___ Exercise inputs

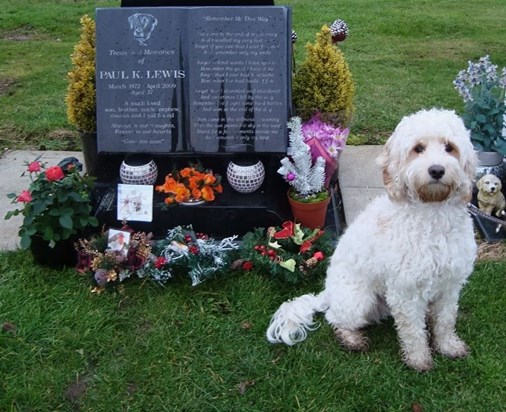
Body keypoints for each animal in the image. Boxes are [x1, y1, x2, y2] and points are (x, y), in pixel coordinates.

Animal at [266, 108, 476, 372]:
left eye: (449, 148)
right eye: (418, 148)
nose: (437, 170)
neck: (432, 213)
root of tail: (327, 293)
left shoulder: (450, 284)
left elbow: (446, 320)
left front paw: (448, 346)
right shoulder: (405, 292)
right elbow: (413, 331)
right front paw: (419, 359)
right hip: (359, 300)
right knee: (336, 318)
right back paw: (351, 339)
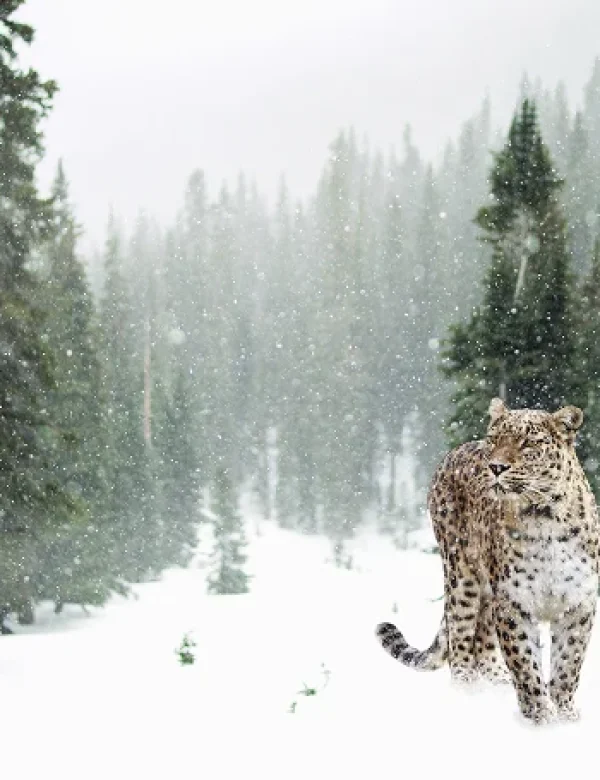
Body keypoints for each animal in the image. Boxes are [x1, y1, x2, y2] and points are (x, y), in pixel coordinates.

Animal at [375, 398, 600, 724]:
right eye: (495, 439)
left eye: (528, 443)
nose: (496, 467)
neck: (544, 518)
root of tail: (455, 451)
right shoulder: (513, 603)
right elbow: (525, 665)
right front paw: (540, 718)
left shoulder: (577, 603)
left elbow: (568, 664)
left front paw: (565, 715)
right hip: (461, 577)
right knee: (460, 639)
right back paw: (468, 694)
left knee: (482, 641)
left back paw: (496, 683)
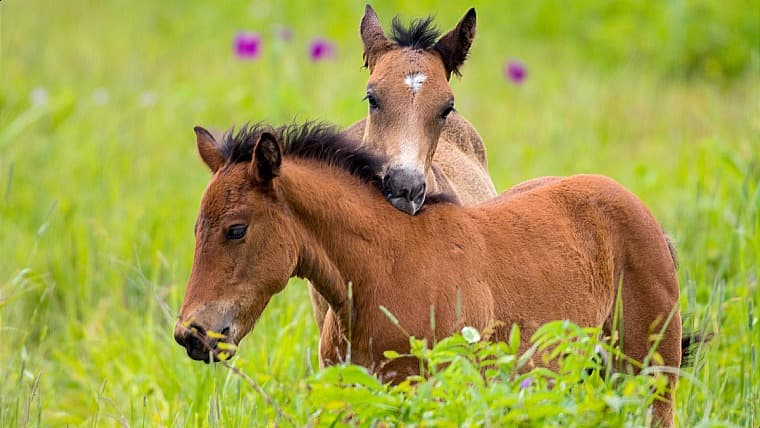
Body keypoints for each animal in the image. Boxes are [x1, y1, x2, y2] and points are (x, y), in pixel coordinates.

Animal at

______

◆ **Exercise**: Repeat each entry exactly as it appears; skip any picture.

◆ **Response**:
Body keypoints for each animal in the image. Boxes are [x1, y1, x2, y2] and points are (x, y), in pixel coordinates.

Animal at [266, 108, 476, 372]:
left eye: (449, 148)
right eye: (418, 148)
nose: (437, 170)
neck: (432, 213)
root of tail: (327, 293)
left shoulder: (450, 284)
left elbow: (446, 320)
left front paw: (448, 346)
right shoulder: (405, 292)
right elbow: (413, 331)
right front paw: (419, 359)
right hip: (359, 300)
right knee: (336, 318)
right back paw: (351, 339)
Body keypoints for each animal in the image. Boxes are [x1, y1, x2, y2] and points are (x, y), in pixel coordinates.

Animal at [375, 398, 600, 724]:
right eye: (495, 439)
left eye: (528, 443)
nose: (496, 467)
neck: (544, 518)
root of tail: (455, 451)
right shoulder: (513, 603)
right elbow: (525, 665)
right front paw: (540, 718)
left shoulder: (577, 603)
left elbow: (568, 664)
left front paw: (565, 715)
right hip: (461, 577)
right knee: (460, 639)
right back paw: (468, 694)
left knee: (482, 641)
left back paw: (496, 683)
Body keypoints for each animal in the image. Boxes are [x1, y1, x2, y2] and points are (x, y), in pixel coordinates.

Animal at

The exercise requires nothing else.